Not much is known about his history prior to his naval career but he first entered service as Rear Admiral in 1905, then promoted to Vice Admiral in 1911. His most notable accomplishment was participating in the Italo-Turkish War where he commanded the 2nd Naval Squadron, which on 2 October 1911 deployed in front of the port of Tripoli, where he had the task of keeping the waters safe in view of the planned landing of the Italian expeditionary force and prevent the influx of reinforcements and supplies from the Ottoman Empire.
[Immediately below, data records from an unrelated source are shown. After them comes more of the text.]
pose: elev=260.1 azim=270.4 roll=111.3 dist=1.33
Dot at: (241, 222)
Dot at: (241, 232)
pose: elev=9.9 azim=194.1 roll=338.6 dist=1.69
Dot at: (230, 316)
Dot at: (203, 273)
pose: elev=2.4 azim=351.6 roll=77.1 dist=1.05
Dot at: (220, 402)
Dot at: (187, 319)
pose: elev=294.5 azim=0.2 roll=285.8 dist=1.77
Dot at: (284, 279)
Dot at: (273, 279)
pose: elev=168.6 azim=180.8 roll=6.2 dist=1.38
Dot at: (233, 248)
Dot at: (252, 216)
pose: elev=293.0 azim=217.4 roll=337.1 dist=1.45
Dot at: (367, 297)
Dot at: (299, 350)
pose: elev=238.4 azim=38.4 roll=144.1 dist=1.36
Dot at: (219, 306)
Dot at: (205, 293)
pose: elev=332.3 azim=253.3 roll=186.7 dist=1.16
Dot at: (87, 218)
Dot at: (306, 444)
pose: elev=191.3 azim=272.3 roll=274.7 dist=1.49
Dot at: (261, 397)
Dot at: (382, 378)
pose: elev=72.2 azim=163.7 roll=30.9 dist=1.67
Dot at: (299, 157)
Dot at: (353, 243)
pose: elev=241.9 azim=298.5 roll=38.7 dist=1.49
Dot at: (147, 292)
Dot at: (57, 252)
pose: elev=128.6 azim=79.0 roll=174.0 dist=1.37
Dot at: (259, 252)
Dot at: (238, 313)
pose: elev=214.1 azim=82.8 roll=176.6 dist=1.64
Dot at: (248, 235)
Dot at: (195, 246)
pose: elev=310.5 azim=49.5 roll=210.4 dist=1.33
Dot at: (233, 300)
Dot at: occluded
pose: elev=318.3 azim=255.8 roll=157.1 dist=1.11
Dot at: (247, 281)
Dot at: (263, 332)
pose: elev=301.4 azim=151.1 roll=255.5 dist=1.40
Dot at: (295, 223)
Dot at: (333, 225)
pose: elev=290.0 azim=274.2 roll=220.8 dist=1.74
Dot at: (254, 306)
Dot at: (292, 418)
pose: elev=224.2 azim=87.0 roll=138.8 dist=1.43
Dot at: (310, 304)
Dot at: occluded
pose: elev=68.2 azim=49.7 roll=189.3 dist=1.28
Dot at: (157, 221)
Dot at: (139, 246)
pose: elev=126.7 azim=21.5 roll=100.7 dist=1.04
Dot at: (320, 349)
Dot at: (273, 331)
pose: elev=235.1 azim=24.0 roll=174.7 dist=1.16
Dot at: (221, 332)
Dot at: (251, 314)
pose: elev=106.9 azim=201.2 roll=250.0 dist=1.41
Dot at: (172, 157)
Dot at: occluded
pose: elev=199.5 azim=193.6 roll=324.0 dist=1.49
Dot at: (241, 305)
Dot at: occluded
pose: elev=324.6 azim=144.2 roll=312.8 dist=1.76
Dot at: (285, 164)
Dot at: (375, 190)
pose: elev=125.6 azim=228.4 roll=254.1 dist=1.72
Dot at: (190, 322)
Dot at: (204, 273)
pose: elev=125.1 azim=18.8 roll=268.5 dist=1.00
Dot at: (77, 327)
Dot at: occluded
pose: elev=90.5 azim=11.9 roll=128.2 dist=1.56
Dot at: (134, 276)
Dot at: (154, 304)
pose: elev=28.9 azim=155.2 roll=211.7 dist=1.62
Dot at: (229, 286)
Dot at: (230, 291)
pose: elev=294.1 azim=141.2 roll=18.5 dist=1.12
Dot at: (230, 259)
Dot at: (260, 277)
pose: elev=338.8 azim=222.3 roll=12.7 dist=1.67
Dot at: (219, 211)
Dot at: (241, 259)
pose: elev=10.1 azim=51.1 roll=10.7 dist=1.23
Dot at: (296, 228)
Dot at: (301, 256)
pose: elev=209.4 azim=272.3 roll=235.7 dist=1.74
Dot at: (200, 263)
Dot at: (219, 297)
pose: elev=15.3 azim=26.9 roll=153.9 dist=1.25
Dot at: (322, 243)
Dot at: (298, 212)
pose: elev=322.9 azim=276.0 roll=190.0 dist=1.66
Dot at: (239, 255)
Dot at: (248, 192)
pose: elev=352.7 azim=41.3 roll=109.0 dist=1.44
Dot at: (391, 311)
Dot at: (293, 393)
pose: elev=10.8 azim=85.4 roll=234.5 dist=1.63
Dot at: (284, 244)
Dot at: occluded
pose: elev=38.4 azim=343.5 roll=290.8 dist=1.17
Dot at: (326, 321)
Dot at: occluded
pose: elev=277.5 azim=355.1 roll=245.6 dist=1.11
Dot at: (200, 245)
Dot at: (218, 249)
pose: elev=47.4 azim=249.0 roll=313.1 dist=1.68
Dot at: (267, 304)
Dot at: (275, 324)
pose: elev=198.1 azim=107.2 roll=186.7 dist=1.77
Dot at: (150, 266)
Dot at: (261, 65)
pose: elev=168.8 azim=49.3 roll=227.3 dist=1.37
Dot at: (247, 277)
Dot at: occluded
On 5 October 1911 Faravelli accepted the surrender of the city of Tripoli from the local notables and the German consul Adrian Tilger and to issue on the 6th the famous proclamation to the Libyans with which among other things he declared:

"In the name of His Majesty, the King of Italy we assure you not only respect for your complete freedom, your religion, but also respect for all your possessions, your women, your customs. We announce that the conscription, possible economic improvements will be given to you and that we consider you as of now strictly linked to Italy"

After the war, he was President of the Superior Council of the Navy in 1912, as well as Senator of the Kingdom from 17 March 1912.

He died in Rome in 1914 and to this day he is buried in the family tomb in the cemetery of Stradella.

The institute for surveyors and accountants of Stradella (Pv) and the Liceo Scientifico of Broni (Pv) are named in his honor.